**文档正文:**
···

注意到，右摄像头的图像相对于左摄像头的图像有点“左移”。这点自己分析一下原因。很重要，如果不是这项，你下面的工作会白做。因为匹配的算法就是遵循这种“左移”的。

标定环节

基本上的流程就是读取左右摄像头，分别检测棋盘的角点，当同时都检测到完整的角点之后，进行精细化处理，得到更精确地角点并存储。攒够一定的数量之后（20-30）之后进行参数计算。并将参数进行存储。还是直接上代码，并说明一些实现的细节部分。

请慢慢阅读。

一上来的这个ChessboardStable 是用来检测棋盘格是否稳定的，因为在我的试验中，双目摄像头是用手拿着的，或多或少会有一些抖动，这样如果只是检测是否存在角点，可能会通过不是很清晰稳定的图像进行分析，这样会带来比较大的误差，如果通过一个队列判断是否稳定，则可以避免这种误差。我是简单粗暴的使用vector代替队列的。

后面的部分需要注意的就是boardSize，squareSize 需要设置为你的标定板对应的尺寸，我拿A4纸简单的打印的一份，每个格子的大小经过测量时26mm，你可以根据你自己的标定板进行相应的设置。

#include <string>
#include <stdio.h>
#include <iostream>
#include "opencv2/opencv.hpp"
#include "opencv2/calib3d/calib3d.hpp"
#include "opencv2/core/core.hpp"
#include "opencv2/imgcodecs.hpp"
#include "opencv2/highgui/highgui.hpp"

using namespace std;
using namespace cv;

vector<vector<Point2f> >corners_l_array, corners_r_array;
int array_index = 0;
bool ChessboardStable(vector<Point2f>corners_l, vector<Point2f>corners_r){
if (corners_l_array.size() < 10){
corners_l_array.push_back(corners_l);
corners_r_array.push_back(corners_r);
return false;
}
else{
corners_l_array[array_index % 10] = corners_l;
corners_r_array[array_index % 10] = corners_r;
array_index++;
double error = 0.0;
for (int i = 0; i < corners_l_array.size(); i++){
for (int j = 0; j < corners_l_array[i].size(); j++){
error += abs(corners_l[j].x - corners_l_array[i][j].x) + abs(corners_l[j].y - corners_l_array[i][j].y);
error += abs(corners_r[j].x - corners_r_array[i][j].x) + abs(corners_r[j].y - corners_r_array[i][j].y);
}
}
if (error < 1000)

···

**简短任务 A:**
请把记录中从含有“genus: Dioscorea”的那一行到含有“locality: Vicinity of”的那一行原样再写一遍，首尾两行都算在内。

**练习记录:**
···

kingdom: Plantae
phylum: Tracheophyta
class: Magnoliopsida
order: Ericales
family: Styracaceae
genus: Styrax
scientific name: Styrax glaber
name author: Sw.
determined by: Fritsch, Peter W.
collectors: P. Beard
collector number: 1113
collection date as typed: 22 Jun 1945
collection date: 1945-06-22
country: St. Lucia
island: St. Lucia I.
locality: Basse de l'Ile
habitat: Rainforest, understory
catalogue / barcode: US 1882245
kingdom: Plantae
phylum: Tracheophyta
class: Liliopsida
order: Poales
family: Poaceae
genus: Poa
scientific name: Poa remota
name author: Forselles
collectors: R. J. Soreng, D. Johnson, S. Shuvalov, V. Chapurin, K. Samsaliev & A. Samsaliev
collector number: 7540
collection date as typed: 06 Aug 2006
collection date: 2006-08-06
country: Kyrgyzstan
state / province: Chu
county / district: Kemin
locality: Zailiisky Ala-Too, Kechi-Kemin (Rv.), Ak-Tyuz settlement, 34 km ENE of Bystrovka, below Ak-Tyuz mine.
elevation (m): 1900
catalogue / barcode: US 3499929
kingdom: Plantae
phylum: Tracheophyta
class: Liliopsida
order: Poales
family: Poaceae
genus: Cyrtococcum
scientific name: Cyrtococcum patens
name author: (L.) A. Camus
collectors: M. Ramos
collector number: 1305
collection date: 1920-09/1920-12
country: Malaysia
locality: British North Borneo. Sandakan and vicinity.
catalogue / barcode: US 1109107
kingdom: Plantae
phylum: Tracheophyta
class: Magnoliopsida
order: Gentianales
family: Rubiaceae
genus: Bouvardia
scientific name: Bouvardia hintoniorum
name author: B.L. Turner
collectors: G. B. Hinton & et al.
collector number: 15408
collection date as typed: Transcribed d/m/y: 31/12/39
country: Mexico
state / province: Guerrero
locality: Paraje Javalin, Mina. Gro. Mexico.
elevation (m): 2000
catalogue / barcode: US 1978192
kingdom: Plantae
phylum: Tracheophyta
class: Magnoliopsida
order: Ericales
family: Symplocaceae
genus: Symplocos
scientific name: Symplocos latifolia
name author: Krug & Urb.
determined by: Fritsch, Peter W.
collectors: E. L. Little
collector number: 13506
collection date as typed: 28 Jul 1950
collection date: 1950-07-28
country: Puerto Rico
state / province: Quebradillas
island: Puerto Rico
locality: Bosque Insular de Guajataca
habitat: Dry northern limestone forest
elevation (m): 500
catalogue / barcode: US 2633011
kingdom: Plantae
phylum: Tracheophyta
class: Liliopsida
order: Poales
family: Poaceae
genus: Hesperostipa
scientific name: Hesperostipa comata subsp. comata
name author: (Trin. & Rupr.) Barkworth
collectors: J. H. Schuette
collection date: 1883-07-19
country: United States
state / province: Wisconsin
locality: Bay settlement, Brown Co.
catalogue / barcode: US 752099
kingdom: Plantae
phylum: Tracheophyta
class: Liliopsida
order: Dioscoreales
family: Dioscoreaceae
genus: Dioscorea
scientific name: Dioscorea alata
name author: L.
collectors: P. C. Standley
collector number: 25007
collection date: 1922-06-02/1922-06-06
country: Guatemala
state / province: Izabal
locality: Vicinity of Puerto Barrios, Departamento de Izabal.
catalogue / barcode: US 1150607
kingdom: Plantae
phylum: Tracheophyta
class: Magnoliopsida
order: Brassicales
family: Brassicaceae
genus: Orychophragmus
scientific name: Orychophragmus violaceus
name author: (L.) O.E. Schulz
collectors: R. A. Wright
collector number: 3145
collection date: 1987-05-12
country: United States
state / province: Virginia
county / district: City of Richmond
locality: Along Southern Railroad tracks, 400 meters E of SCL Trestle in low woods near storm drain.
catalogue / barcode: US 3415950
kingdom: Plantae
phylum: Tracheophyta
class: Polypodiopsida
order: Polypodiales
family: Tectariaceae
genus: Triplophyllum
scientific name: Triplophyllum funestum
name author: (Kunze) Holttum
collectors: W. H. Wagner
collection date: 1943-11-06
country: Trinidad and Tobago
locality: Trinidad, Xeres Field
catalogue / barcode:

···

**简短任务 B:**
将文档正文中的这句话译成英文：“注意到，右摄像头的图像相对于左摄像头的图像有点“左移”。”

**正确输出 A:**
genus: Dioscorea
scientific name: Dioscorea alata
name author: L.
collectors: P. C. Standley
collector number: 25007
collection date: 1922-06-02/1922-06-06
country: Guatemala
state / province: Izabal
locality: Vicinity of Puerto Barrios, Departamento de Izabal.

**正确输出 B:**
Note that the image from the right camera is shifted slightly "to the left" relative to the image from the left camera.